§ **TEXT PASSAGE**
==========

This Broccoli Cheddar Quiche makes a nice meal because the traditional heavy cream has been swapped out in favor of some protein-rich cottage cheese. Two servings make a filling and nutritious breakfast. One serving, with a salad, makes a great lunch.
My daughter Rachel told me she likes this version so much, she could easily see it satisfying a craving for mac n cheese!
If you’d like a more traditional style quiche, use 1 1/2 cups heavy cream in place of the cottage cheese.
Yield: 8 servings
Serving size: 1 slice
12 ounces of frozen organic broccoli florets, thawed and drained
4 ounces cheddar cheese, shredded
4 large eggs
1 1/2 cups full fat cottage cheese
1/4 tsp salt
1/8 tsp mustard powder
black pepper to taste
paprika to taste
- Preheat the oven to 375 F.
- Grease a 10″ quiche dish.
- Spread the broccoli evenly on the bottom of the quiche dish.
- Layer all of the cheese evenly over the broccoli.
- In a large bowl, gently mix the eggs, salt, pepper, mustard powder, and paprika.
- Carefully fold in the cottage cheese.
- Pour the egg mixture evenly over the rest of the quiche.
- Evenly sprinkle some more paprika over the top.
- Place the quiche on the center rack of the preheated oven, and cook for about 35-40 minutes, or until the top is golden brown and the filling is set.
- Let cool for a few minutes before serving. Leftovers can be stored covered in the refrigerator, after it has fully cooled.

==========

§ **THINGS TO DO**
A. In the broccoli cheddar quiche recipe, what should be used in place of the cottage cheese for a more traditional quiche?
B. Condense the paragraph of the broccoli cheddar quiche recipe that begins "This Broccoli Cheddar Quiche makes a nice meal" into a single sentence that keeps its main facts.

§ **RECORDS SHOWN**
==========

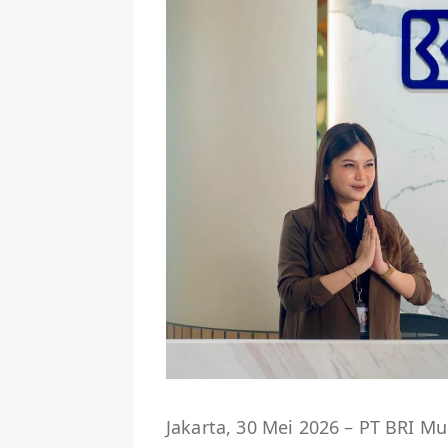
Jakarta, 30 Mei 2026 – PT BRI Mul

==========

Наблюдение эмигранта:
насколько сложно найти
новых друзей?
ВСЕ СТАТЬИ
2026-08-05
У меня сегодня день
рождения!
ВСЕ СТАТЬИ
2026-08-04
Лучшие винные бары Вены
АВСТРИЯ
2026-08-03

==========

§ **ANSWER SECTION**
A. 1 1/2 cups heavy cream.

B. With protein-rich cottage cheese replacing the traditional heavy cream, this quiche makes a filling and nutritious breakfast at two servings or a great lunch at one serving with a salad.